MADLIRA

Malware Detection using Learning and Information Retrieval for Android

Overview

MADLIRA is an Android static malware detector. It takes as input a set of Android malwares and a set of Android benwares and can either (1) extract a malicious API graph representing the malicious behaviors of the Android malwares in the set; or (2) learn to classify Android malwares without extracting the malicious behaviors. These phases are called the training phases. Then, given a new Android application, MADLIRA checks whether it is malicious or not.

Installing

Download file MADLIRA.7z which contains executable files and decompress it.
Download file MADLIRA_Data.7z which contains training data and decompress it.

Installed Data:

MADLIRA.jar is the main application.
noAPI.txt declares the prefix of APIs.
family.txt lists malwares by family.
Folder TrainData contains the training configuration and training model.
Folder Samples contains sample data.
Folder TempData contains data for kernel computation.

Functionality

This tool has two main components: TFIDF component, which extracts the malicious behaviors and uses these malicious behaviors to check whether a new application is malicious or not (read paper [1] for more details), and SVM component, which applies Random walk Graph kernel based support vector machines to classify malwares from benign programs (read paper [2] for more details).

TFIDF component

TFIDF component

Extraction of Malicious Behaviors Module takes as input a set of malwares and a set of benwares. After applying the Graph Computation component to extract their corresponding API call graphs, these graphs are fed to the Malicious Graph Computation component to compute the malicious API graph. This component implements the TFIDF weighting term scheme introduced in [1] to compute the malicious behaviors. It outputs malicious API graphs representing the malicious behaviors.
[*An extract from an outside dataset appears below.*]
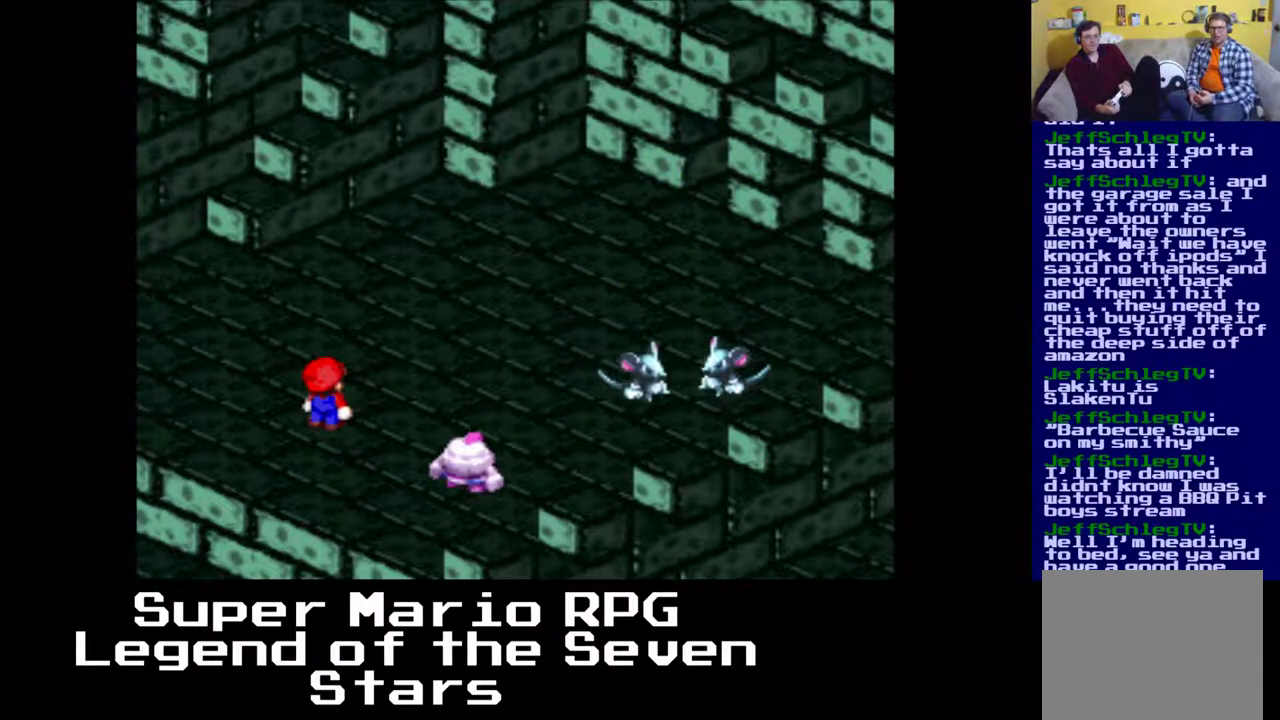
{"buttons": [], "left_stick": "center", "events": [[217, "B", "down"], [383, "B", "up"]]}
Malicious Behavior Detection Module takes as input a binary program. It first applies the Graph Computation component to compute its corresponding API call graph. Then, it checks whether this graph contains any malicious behavior from the malicious API graphs (the output of Extraction of Malicious Behaviors Module) or not. If this program contains any malicious behavior, the output is Malicious!. Otherwise, the output is Benign!.

Command: MADLIRA TFIDF

For this component, there are two functions: the training function (Malicious behavior extraction) and the test function (Malicious behavior detection)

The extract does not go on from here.